A potential new delivery format for children and other people with swallowing difficulties is closing in on the clinic. Researchers at Brigham and Women’s Hospital and the Massachusetts Institute of Technology (MIT) have developed the technology to address the need for cheap, temperature-stable formats for the delivery of both water-soluble and insoluble molecules.
Alternatives to tablets already exist. Solutions and syrups are options for water-soluble drugs. However, as many molecules are insoluble in water, researchers have also developed suspensions. The problem is suspensions require the caregiver to shake the formulation to ensure accurate dosing. Recognizing the limitations of current delivery routes, researchers at Brigham and Women’s Hospital and MIT set out to develop a better option.
“Most liquid or semi-solid systems are water-based and pose limitations for delivering drugs that cannot be dissolved in water,” Ameya Kirtane, Ph.D., lead author of the paper, said in a statement. “Our system is an oil-based system gel, which makes it compatible with most drugs. This enables the formulation of drugs that were not available in semi-solid or liquid dosage forms and allows patients, especially children, to more easily take their medicine.”

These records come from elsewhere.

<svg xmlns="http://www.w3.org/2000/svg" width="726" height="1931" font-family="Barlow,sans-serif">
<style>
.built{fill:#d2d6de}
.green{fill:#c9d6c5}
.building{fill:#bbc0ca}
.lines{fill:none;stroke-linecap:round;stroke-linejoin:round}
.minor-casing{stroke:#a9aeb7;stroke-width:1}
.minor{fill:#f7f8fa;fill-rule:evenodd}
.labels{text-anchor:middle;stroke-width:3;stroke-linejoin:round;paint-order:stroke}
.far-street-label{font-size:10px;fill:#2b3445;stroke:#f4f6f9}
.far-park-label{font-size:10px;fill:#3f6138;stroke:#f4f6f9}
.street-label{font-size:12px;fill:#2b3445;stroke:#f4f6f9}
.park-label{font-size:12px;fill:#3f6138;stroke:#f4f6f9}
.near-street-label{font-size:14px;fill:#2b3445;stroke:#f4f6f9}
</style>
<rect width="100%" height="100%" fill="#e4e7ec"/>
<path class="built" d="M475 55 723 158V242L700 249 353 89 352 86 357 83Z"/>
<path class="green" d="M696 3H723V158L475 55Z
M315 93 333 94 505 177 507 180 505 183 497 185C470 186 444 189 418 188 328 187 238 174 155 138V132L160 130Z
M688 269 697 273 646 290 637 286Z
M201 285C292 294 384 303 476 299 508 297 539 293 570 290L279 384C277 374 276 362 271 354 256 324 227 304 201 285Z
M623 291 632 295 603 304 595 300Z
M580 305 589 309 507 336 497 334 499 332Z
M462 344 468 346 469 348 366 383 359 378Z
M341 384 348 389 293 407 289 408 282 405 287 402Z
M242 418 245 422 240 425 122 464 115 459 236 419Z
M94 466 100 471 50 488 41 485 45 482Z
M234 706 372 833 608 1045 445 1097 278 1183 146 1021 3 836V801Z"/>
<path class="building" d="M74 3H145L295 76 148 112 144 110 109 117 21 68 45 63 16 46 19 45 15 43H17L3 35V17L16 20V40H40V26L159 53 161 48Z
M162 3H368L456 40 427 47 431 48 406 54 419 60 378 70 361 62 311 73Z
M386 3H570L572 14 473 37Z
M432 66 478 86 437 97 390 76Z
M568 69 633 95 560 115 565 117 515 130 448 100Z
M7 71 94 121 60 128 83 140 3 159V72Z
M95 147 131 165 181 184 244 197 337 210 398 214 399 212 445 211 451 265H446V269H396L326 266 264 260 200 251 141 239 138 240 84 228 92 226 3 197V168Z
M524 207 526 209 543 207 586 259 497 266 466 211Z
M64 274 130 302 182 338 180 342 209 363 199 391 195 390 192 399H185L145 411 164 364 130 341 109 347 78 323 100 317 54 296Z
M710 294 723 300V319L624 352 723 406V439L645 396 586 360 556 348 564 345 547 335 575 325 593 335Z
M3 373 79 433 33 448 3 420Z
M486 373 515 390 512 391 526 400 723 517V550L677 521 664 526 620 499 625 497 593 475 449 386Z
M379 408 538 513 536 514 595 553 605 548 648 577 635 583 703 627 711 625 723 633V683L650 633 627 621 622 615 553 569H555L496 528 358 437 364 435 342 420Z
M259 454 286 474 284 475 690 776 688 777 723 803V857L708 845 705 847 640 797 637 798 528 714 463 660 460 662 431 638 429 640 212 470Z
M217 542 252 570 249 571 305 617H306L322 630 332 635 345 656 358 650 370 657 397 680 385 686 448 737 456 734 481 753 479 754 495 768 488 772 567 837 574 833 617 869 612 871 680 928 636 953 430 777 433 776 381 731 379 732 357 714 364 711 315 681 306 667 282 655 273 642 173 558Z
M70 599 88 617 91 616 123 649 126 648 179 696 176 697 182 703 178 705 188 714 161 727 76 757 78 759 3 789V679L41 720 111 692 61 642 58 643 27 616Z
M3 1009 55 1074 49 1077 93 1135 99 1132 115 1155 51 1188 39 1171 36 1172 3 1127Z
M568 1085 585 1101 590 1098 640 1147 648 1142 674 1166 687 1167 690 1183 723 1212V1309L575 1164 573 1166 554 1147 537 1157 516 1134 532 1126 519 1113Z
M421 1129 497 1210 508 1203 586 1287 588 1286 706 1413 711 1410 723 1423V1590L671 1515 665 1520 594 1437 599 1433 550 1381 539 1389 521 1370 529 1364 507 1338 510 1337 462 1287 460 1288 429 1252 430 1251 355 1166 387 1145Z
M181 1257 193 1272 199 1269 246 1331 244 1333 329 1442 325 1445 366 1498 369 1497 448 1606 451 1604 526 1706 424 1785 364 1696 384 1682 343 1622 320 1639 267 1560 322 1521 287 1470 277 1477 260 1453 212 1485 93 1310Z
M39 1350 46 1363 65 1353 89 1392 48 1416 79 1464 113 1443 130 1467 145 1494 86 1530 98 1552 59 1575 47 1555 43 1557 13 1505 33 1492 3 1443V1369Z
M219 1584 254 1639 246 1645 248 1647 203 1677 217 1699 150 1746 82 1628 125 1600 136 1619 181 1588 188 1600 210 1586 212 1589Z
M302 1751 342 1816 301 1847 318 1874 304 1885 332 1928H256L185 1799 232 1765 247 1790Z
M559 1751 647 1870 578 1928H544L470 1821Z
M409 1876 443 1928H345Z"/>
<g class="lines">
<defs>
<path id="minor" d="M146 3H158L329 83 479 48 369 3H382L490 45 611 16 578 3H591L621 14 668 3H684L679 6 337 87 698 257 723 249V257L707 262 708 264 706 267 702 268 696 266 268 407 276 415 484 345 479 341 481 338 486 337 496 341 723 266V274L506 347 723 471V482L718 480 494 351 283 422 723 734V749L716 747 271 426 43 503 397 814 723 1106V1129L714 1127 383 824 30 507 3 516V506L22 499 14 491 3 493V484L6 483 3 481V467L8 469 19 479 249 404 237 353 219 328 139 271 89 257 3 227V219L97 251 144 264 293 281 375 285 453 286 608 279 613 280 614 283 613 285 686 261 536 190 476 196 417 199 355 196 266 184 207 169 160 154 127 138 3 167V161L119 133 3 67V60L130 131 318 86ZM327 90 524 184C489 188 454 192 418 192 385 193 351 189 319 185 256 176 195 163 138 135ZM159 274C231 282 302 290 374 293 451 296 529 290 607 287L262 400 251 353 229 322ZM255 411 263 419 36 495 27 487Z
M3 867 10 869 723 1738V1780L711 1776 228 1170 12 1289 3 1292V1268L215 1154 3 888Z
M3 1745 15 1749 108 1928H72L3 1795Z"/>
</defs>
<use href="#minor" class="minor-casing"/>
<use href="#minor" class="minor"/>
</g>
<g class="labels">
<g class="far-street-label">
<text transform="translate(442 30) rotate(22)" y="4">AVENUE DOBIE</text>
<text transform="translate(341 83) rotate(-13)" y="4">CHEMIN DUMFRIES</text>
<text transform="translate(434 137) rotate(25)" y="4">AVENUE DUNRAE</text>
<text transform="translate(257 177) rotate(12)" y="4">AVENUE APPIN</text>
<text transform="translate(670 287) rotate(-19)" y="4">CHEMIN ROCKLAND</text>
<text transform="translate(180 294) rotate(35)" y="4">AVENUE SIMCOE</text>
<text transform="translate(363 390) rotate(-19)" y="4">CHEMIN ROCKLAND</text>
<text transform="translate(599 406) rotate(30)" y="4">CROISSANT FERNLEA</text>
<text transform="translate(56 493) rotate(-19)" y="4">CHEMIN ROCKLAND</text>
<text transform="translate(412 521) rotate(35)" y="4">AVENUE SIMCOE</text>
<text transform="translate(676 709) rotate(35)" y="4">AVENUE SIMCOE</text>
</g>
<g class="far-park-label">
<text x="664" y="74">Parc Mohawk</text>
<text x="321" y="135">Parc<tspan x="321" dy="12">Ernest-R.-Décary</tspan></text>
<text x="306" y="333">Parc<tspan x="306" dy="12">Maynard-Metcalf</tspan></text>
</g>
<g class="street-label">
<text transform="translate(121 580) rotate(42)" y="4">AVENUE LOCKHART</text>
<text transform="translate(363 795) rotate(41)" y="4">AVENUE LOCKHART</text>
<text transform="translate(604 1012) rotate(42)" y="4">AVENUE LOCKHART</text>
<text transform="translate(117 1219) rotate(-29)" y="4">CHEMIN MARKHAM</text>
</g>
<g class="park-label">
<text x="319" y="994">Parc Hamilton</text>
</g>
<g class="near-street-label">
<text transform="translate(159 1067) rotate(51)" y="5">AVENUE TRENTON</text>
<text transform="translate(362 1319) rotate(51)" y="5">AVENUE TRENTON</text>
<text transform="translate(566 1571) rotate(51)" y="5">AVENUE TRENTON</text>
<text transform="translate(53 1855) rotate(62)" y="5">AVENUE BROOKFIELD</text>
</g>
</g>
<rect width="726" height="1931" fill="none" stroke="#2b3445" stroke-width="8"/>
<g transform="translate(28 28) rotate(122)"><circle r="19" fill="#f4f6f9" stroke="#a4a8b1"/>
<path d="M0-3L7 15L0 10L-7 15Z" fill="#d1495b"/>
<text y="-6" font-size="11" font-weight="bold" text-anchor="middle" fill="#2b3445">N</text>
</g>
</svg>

To make the oral formulations, which the researchers call oleogels, gelling agents are used to adjust the consistency of cooking oils to stiffnesses ranging from thickened drinks to yogurt puddings. Surfactants are used to dissolve drug molecules at high concentrations.

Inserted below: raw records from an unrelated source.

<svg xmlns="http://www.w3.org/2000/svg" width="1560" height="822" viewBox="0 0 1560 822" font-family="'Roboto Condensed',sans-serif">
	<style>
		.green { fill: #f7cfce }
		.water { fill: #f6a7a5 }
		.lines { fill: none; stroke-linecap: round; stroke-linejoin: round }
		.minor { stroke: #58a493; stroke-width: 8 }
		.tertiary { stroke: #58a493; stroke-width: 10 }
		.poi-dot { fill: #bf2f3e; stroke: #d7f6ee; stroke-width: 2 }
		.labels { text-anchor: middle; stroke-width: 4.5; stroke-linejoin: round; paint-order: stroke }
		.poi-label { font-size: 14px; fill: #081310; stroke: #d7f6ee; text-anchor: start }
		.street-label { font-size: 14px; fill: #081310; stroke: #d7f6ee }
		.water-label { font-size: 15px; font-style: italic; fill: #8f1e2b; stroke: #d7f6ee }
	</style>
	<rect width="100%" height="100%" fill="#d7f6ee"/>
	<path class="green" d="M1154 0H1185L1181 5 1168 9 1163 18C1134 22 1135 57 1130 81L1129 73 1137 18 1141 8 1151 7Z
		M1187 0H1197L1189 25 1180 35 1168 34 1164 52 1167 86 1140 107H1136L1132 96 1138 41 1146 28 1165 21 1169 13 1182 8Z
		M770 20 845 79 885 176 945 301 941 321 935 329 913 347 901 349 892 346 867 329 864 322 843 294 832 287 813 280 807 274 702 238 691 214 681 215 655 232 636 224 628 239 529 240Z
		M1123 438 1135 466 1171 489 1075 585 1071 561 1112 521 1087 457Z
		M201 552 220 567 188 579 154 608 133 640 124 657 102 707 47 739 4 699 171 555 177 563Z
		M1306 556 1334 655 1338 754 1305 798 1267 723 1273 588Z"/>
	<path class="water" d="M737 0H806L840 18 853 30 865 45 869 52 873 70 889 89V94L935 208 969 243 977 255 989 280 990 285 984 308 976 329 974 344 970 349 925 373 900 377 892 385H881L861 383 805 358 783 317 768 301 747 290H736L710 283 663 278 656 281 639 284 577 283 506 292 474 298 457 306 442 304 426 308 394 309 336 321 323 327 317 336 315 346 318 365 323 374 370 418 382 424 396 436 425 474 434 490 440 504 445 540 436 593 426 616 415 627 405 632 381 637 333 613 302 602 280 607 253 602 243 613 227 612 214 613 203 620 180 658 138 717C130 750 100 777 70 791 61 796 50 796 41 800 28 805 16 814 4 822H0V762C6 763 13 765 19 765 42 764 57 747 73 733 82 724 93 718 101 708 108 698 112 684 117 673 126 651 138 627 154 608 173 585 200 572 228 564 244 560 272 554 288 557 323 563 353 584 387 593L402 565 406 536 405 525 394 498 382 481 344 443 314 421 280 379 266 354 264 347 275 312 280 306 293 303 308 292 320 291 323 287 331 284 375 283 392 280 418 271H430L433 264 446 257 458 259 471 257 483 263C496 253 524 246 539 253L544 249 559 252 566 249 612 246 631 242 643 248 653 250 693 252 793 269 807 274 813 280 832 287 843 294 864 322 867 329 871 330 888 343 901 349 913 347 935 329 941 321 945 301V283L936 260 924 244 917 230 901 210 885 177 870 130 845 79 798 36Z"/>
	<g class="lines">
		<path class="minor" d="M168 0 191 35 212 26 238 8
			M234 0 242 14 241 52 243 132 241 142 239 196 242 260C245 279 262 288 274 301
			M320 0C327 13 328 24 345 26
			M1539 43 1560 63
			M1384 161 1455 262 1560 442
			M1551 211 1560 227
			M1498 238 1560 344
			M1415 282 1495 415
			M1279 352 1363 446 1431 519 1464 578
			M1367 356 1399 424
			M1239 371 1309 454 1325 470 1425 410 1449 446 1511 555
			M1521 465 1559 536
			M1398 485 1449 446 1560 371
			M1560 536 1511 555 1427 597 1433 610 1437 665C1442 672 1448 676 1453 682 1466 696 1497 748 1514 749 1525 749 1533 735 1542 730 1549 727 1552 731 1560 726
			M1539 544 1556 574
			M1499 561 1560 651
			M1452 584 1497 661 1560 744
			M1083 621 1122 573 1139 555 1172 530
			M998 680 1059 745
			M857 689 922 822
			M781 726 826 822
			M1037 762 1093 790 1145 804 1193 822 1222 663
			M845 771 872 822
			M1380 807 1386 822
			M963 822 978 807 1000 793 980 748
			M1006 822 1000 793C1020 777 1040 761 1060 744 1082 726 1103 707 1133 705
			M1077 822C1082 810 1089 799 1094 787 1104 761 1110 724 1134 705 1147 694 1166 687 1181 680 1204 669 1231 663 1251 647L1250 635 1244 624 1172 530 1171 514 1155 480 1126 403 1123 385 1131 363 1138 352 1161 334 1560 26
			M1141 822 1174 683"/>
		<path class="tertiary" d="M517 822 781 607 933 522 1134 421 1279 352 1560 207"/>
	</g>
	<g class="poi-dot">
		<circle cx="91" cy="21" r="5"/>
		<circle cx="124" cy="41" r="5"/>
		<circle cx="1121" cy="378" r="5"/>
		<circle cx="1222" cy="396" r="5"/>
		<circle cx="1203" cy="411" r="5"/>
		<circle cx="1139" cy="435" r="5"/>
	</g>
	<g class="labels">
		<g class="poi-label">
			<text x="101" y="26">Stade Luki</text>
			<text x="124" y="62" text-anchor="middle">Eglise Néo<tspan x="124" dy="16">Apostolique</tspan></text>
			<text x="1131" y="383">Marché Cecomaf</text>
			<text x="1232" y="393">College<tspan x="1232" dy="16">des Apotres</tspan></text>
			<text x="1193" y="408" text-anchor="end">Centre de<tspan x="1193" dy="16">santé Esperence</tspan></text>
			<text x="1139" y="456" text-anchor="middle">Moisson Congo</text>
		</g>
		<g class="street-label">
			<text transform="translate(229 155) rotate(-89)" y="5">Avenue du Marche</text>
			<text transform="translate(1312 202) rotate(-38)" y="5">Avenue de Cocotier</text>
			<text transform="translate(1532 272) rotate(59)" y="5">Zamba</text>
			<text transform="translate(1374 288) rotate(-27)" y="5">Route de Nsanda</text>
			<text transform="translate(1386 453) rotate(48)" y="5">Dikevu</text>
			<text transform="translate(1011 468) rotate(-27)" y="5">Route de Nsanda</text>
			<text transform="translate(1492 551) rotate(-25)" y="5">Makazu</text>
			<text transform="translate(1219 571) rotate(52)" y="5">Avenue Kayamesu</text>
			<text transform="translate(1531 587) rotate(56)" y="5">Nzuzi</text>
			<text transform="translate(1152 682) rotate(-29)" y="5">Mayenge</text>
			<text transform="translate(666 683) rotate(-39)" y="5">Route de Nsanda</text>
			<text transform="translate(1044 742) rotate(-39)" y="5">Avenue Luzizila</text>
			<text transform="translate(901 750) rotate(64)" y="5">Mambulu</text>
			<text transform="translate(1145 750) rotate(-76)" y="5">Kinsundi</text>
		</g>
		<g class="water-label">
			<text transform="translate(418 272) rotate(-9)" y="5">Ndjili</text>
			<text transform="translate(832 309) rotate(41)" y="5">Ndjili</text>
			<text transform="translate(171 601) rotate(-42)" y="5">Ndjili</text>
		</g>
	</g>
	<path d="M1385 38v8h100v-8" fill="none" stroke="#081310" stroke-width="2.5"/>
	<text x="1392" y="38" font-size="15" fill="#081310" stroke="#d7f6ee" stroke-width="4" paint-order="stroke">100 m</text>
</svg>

The researchers ran a proof-of-concept study in pigs, providing early validation of the use of the system to deliver three water-insoluble anti-infectives—azithromycin, praziquantel and lumefantrine—as well as one water-soluble molecule, moxifloxacin. To deliver moxifloxacin, the researchers suspended the drug, thereby opening up the platform to use with hydrophilic molecules.
Having generated proof-of-concept data, the researchers enlisted trained tasters to assess the texture and flavor of the gel formulations. The panel tested formulations made with a range of oils and gelling agents to determine whether consumers are likely to accept them, leading to the identification of a set of potentially viable combinations.
With the researchers also assessing the ability of people to dispense the formulations from single and multidose containers, the team has evidence to support the initiation of a clinical trial. A first-in-human clinical trial to evaluate the delivery of azithromycin in an oleogel in healthy volunteers is in the works.